┌────────

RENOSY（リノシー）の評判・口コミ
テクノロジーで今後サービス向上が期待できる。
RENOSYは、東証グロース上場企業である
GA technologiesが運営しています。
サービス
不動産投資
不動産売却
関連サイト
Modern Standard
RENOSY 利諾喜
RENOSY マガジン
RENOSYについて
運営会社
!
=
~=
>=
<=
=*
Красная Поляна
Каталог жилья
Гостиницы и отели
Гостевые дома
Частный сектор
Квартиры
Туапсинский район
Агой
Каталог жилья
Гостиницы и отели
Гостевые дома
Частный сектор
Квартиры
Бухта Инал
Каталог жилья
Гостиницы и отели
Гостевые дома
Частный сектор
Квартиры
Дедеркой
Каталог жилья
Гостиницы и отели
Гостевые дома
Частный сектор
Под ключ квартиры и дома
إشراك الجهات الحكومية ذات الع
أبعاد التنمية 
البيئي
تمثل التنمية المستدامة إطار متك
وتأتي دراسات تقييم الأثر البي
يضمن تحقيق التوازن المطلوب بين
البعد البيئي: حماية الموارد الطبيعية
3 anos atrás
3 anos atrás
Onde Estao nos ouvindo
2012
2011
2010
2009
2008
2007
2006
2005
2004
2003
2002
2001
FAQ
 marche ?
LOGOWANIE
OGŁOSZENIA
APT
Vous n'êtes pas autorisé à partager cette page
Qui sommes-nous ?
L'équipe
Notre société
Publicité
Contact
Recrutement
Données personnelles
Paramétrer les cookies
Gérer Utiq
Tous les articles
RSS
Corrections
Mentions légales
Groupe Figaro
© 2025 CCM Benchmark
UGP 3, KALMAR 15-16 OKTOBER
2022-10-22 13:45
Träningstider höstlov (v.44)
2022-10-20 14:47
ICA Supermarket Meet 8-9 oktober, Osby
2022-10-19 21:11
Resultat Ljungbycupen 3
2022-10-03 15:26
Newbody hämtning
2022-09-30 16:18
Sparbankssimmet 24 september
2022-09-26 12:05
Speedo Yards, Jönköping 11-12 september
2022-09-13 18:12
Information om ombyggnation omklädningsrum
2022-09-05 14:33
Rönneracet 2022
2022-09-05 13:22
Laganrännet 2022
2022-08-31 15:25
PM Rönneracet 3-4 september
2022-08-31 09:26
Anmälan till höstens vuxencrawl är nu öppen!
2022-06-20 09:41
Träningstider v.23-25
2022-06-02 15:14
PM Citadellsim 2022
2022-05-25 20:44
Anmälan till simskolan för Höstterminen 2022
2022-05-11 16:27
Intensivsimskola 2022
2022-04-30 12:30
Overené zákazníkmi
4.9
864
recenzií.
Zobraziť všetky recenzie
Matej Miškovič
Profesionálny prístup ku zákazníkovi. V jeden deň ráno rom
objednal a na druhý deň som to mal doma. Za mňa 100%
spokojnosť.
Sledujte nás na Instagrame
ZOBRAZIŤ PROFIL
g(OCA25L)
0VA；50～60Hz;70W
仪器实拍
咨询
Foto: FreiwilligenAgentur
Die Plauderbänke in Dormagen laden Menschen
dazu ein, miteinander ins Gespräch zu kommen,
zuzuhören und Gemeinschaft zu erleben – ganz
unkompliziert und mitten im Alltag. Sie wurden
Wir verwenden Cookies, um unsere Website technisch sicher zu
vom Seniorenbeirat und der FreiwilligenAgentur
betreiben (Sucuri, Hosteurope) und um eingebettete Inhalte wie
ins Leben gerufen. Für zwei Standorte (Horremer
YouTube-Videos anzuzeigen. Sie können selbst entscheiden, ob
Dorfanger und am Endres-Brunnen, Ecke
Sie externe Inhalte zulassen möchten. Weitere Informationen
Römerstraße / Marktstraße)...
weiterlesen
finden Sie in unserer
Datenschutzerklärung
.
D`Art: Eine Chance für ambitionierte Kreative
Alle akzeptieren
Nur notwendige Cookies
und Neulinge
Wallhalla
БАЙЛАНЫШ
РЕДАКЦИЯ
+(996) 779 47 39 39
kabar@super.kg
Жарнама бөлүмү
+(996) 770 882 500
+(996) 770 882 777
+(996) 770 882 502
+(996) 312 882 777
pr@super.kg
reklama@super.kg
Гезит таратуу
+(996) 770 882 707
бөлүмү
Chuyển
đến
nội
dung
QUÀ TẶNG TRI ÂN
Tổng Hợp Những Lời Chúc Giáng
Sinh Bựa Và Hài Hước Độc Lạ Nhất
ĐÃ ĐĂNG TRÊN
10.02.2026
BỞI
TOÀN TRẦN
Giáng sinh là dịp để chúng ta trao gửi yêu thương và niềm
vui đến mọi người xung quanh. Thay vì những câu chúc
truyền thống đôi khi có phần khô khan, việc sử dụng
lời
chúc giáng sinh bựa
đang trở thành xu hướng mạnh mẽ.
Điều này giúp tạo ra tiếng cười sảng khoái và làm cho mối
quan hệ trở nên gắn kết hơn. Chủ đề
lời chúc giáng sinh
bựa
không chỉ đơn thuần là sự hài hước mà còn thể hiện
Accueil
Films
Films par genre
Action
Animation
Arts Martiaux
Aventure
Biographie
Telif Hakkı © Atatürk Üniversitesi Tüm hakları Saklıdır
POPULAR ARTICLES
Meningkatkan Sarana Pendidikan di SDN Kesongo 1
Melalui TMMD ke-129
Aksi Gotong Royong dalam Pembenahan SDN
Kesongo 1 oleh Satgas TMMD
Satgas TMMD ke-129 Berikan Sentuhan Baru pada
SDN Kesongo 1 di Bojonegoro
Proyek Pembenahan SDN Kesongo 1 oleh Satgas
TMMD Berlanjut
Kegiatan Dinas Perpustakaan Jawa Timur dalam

└────────

### WHAT YOU HAVE TO DO
Line by line, reproduce the data exactly.

### WRITTEN SOLUTION
RENOSY（リノシー）の評判・口コミ
テクノロジーで今後サービス向上が期待できる。
RENOSYは、東証グロース上場企業である
GA technologiesが運営しています。
サービス
不動産投資
不動産売却
関連サイト
Modern Standard
RENOSY 利諾喜
RENOSY マガジン
RENOSYについて
運営会社
!
=
~=
>=
<=
=*
Красная Поляна
Каталог жилья
Гостиницы и отели
Гостевые дома
Частный сектор
Квартиры
Туапсинский район
Агой
Каталог жилья
Гостиницы и отели
Гостевые дома
Частный сектор
Квартиры
Бухта Инал
Каталог жилья
Гостиницы и отели
Гостевые дома
Частный сектор
Квартиры
Дедеркой
Каталог жилья
Гостиницы и отели
Гостевые дома
Частный сектор
Под ключ квартиры и дома
إشراك الجهات الحكومية ذات الع
أبعاد التنمية 
البيئي
تمثل التنمية المستدامة إطار متك
وتأتي دراسات تقييم الأثر البي
يضمن تحقيق التوازن المطلوب بين
البعد البيئي: حماية الموارد الطبيعية
3 anos atrás
3 anos atrás
Onde Estao nos ouvindo
2012
2011
2010
2009
2008
2007
2006
2005
2004
2003
2002
2001
FAQ
 marche ?
LOGOWANIE
OGŁOSZENIA
APT
Vous n'êtes pas autorisé à partager cette page
Qui sommes-nous ?
L'équipe
Notre société
Publicité
Contact
Recrutement
Données personnelles
Paramétrer les cookies
Gérer Utiq
Tous les articles
RSS
Corrections
Mentions légales
Groupe Figaro
© 2025 CCM Benchmark
UGP 3, KALMAR 15-16 OKTOBER
2022-10-22 13:45
Träningstider höstlov (v.44)
2022-10-20 14:47
ICA Supermarket Meet 8-9 oktober, Osby
2022-10-19 21:11
Resultat Ljungbycupen 3
2022-10-03 15:26
Newbody hämtning
2022-09-30 16:18
Sparbankssimmet 24 september
2022-09-26 12:05
Speedo Yards, Jönköping 11-12 september
2022-09-13 18:12
Information om ombyggnation omklädningsrum
2022-09-05 14:33
Rönneracet 2022
2022-09-05 13:22
Laganrännet 2022
2022-08-31 15:25
PM Rönneracet 3-4 september
2022-08-31 09:26
Anmälan till höstens vuxencrawl är nu öppen!
2022-06-20 09:41
Träningstider v.23-25
2022-06-02 15:14
PM Citadellsim 2022
2022-05-25 20:44
Anmälan till simskolan för Höstterminen 2022
2022-05-11 16:27
Intensivsimskola 2022
2022-04-30 12:30
Overené zákazníkmi
4.9
864
recenzií.
Zobraziť všetky recenzie
Matej Miškovič
Profesionálny prístup ku zákazníkovi. V jeden deň ráno rom
objednal a na druhý deň som to mal doma. Za mňa 100%
spokojnosť.
Sledujte nás na Instagrame
ZOBRAZIŤ PROFIL
g(OCA25L)
0VA；50～60Hz;70W
仪器实拍
咨询
Foto: FreiwilligenAgentur
Die Plauderbänke in Dormagen laden Menschen
dazu ein, miteinander ins Gespräch zu kommen,
zuzuhören und Gemeinschaft zu erleben – ganz
unkompliziert und mitten im Alltag. Sie wurden
Wir verwenden Cookies, um unsere Website technisch sicher zu
vom Seniorenbeirat und der FreiwilligenAgentur
betreiben (Sucuri, Hosteurope) und um eingebettete Inhalte wie
ins Leben gerufen. Für zwei Standorte (Horremer
YouTube-Videos anzuzeigen. Sie können selbst entscheiden, ob
Dorfanger und am Endres-Brunnen, Ecke
Sie externe Inhalte zulassen möchten. Weitere Informationen
Römerstraße / Marktstraße)...
weiterlesen
finden Sie in unserer
Datenschutzerklärung
.
D`Art: Eine Chance für ambitionierte Kreative
Alle akzeptieren
Nur notwendige Cookies
und Neulinge
Wallhalla
БАЙЛАНЫШ
РЕДАКЦИЯ
+(996) 779 47 39 39
kabar@super.kg
Жарнама бөлүмү
+(996) 770 882 500
+(996) 770 882 777
+(996) 770 882 502
+(996) 312 882 777
pr@super.kg
reklama@super.kg
Гезит таратуу
+(996) 770 882 707
бөлүмү
Chuyển
đến
nội
dung
QUÀ TẶNG TRI ÂN
Tổng Hợp Những Lời Chúc Giáng
Sinh Bựa Và Hài Hước Độc Lạ Nhất
ĐÃ ĐĂNG TRÊN
10.02.2026
BỞI
TOÀN TRẦN
Giáng sinh là dịp để chúng ta trao gửi yêu thương và niềm
vui đến mọi người xung quanh. Thay vì những câu chúc
truyền thống đôi khi có phần khô khan, việc sử dụng
lời
chúc giáng sinh bựa
đang trở thành xu hướng mạnh mẽ.
Điều này giúp tạo ra tiếng cười sảng khoái và làm cho mối
quan hệ trở nên gắn kết hơn. Chủ đề
lời chúc giáng sinh
bựa
không chỉ đơn thuần là sự hài hước mà còn thể hiện
Accueil
Films
Films par genre
Action
Animation
Arts Martiaux
Aventure
Biographie
Telif Hakkı © Atatürk Üniversitesi Tüm hakları Saklıdır
POPULAR ARTICLES
Meningkatkan Sarana Pendidikan di SDN Kesongo 1
Melalui TMMD ke-129
Aksi Gotong Royong dalam Pembenahan SDN
Kesongo 1 oleh Satgas TMMD
Satgas TMMD ke-129 Berikan Sentuhan Baru pada
SDN Kesongo 1 di Bojonegoro
Proyek Pembenahan SDN Kesongo 1 oleh Satgas
TMMD Berlanjut
Kegiatan Dinas Perpustakaan Jawa Timur dalam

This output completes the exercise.